SS arguments are very commonly fallacious, even though it is a matter of content and not form that makes them so. (A philosophy professor of mine pointed out, quite rightly, that they are simply extended forms of modus tollens and, less commonly, modus ponens.) This tendency toward fallacy is one of the main reasons I dislike them, and I believe that this tendency is due to the utter difficulty in thoroughly establishing the necessity of any given event.

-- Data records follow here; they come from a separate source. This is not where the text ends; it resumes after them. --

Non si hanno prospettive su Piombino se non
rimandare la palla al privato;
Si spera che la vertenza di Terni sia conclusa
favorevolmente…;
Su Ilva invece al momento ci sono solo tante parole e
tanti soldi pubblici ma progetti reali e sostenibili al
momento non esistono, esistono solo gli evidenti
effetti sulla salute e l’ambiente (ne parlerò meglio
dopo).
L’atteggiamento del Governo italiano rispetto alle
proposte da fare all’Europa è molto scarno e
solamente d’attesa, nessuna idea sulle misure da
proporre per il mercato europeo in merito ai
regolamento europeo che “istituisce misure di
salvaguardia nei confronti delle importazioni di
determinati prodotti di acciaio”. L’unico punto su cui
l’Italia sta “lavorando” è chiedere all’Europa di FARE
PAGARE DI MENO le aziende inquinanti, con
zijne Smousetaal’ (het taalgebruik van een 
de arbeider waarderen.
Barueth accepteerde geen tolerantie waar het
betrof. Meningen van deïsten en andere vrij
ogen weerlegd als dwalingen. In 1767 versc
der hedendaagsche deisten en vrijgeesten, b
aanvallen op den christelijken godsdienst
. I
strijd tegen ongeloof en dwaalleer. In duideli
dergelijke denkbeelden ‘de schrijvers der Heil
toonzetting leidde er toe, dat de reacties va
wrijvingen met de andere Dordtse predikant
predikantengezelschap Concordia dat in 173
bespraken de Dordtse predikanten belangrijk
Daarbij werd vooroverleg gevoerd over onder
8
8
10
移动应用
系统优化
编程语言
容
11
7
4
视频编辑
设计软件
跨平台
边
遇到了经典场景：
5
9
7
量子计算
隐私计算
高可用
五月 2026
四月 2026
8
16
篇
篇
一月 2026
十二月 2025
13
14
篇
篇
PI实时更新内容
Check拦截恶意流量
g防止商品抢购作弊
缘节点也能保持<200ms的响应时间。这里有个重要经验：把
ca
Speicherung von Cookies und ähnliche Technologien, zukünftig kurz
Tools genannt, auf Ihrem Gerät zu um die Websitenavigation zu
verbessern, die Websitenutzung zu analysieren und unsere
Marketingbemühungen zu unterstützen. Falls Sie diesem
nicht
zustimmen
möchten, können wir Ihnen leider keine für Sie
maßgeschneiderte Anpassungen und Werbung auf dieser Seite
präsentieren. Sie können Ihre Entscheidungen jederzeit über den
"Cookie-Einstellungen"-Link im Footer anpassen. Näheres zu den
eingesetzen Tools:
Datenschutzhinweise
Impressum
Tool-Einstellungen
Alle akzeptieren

Some events, of course, can be established as an event with almost complete certainty; for instance, lighting the fuse that appears to lead directly to a large amount of explosives will almost certainly result in an explosion. Of course, there are a number of plausible alternatives: the flame on the fuse might burn out; the fuse itself might not be intact in its path to the explosives; the explosives themselves might be duds; etc. (My perhaps antiquated analogy demonstrates why such an endeavor would more likely be aided with timers or remote detonating mechanisms, but there are conceivable weaknesses with those methods as well.)
Moreover, in the instances where SSs are utilized, there is a future outcome which almost certainly cannot be determined. Consider the common fallacy of gay marriage: The problem, according to those opponents of such a proposal, is that permitting anything but heterosexual marriage as a legally sanctioned arrangement will result in all sorts of things that we would not want (presumably because they are depraved or immoral), like people marrying animals, children, or close family. Opponents object – reasonably, it is emphasized – that none of these things need occur because of gay marriage; rather, it is simply a scare tactic used to oppose the measure in the legal sphere.
The arrogance that tends to be associated with the use of this fallacy, in short, is why I don’t want any part of it. I can’t see into the future, and neither can you, and we will both be better off with that realization.